Un informe del área de investigación global de Goldman Sachs ubicó a la Argentina como el país más rezagado en el uso de Inteligencia Artificial (IA) entre 28 naciones analizadas. Según los economistas Sarah Dong y Joseph Briggs, la tasa de “adopción implicada” en el país se mantiene por debajo del 10%, un nivel inferior al de otros socios latinoamericanos incluidos en la muestra.

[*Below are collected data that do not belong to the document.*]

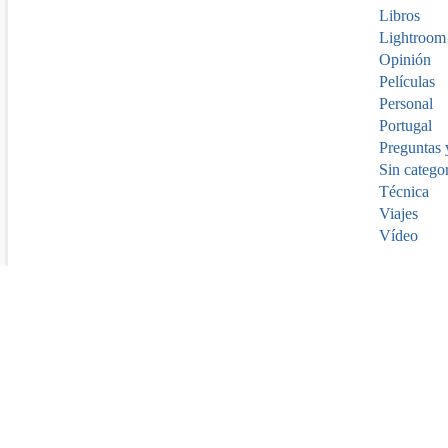
Libros
Lightroom
Opinión
Películas
Personal
Portugal
Preguntas 
Sin catego
Técnica
Viajes
Vídeo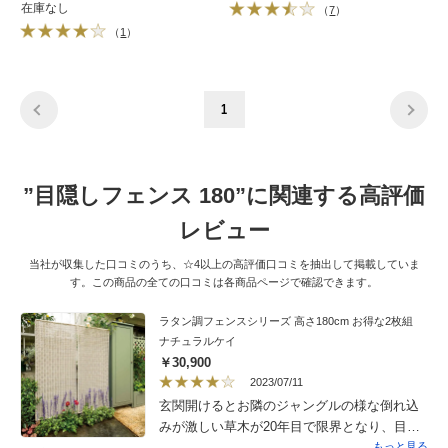
在庫なし
（
7
）
（
1
）
1
”目隠しフェンス 180”に関連する高評価
レビュー
当社が収集した口コミのうち、☆4以上の高評価口コミを抽出して掲載していま
す。この商品の全ての口コミは各商品ページで確認できます。
ラタン調フェンスシリーズ 高さ180cm お得な2枚組
ナチュラルケイ
￥30,900
2023/07/11
玄関開けるとお隣のジャングルの様な倒れ込
みが激しい草木が20年目で限界となり、目隠
しフェンスを業者に頼むはずでしたが大掛か
もっと見る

El documento, elaborado con datos de la Organización para la Cooperación y el Desarrollo Económicos (OCDE), compara ese registro con los de Brasil, México, Chile y Colombia, que se ubican entre el 10% y el 15%. En el extremo superior aparecen economías desarrolladas con tasas cercanas o superiores al 20%, entre ellas Francia, Estados Unidos, Países Bajos, Reino Unido, Alemania y Noruega. La lectura general del estudio es que la digitalización avanzada mediante herramientas generativas avanza a ritmos distintos entre países desarrollados y emergentes.
Impacto laboral
En el mercado de trabajo, el informe sostiene que la IA todavía no modifica de manera drástica las métricas generales de contratación. Sin embargo, advierte que los sectores más expuestos a tareas automatizables mostraron una desaceleración en la generación de empleo desde el segundo semestre de 2022. Entre los rubros mencionados figuran tecnología, centros de llamadas, publicidad y edición de software, con una caída en la publicación de vacantes.

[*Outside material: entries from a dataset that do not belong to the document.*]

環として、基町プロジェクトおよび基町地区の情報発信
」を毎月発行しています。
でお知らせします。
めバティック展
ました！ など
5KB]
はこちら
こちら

El caso de los call centers aparece como el más marcado: la ocupación se ubicó un 39% por debajo de su tendencia histórica en EE.UU., un 33% en Canadá y un 27% en Alemania. Pese a ese comportamiento, el informe señala que el efecto agregado sobre el empleo total es acotado: un aumento del 10% en la exposición a la IA reduce apenas 0,1% la variación de la dotación de personal. Los economistas también remarcan que el mayor impacto recae en trabajadores jóvenes e iniciales, con más dificultades para ingresar al primer empleo.
Infraestructura y nuevas demandas
El economista jefe de Goldman Sachs, Jan Hatzius, proyectó que el desempleo en Estados Unidos no mostraría un deterioro estructural de largo plazo y estimó una tasa similar al 4,1% actual dentro de diez años. Su planteo se apoya en que el mercado laboral tiende a reconvertirse, como ocurrió en olas tecnológicas anteriores. En esa misma línea, el informe coincide con un cambio de enfoque de la revista británica The Economist, que revisó su advertencia de mayo sobre un posible “apocalipsis del trabajo” y sostuvo luego que la IA creó más empleos de los que destruyó hasta el momento.
El principal contrapeso a la automatización, según el estudio, está en la inversión en infraestructura tecnológica. La demanda de centros de datos, servidores, chips y sistemas de refrigeración impulsó empleo técnico en sectores tradicionales. Desde 2023, electricistas, ingenieros de redes, técnicos de climatización y trabajadores de la construcción sumaron unos 320.000 puestos por encima de la tendencia, mientras que también creció la búsqueda de ingenieros de IA, directores de estrategia digital y analistas de datos. El mismo informe registra aumentos en actividades que ganan productividad con asistentes virtuales, como los asistentes legales, con 11%, y los investigadores de mercado, con 6%.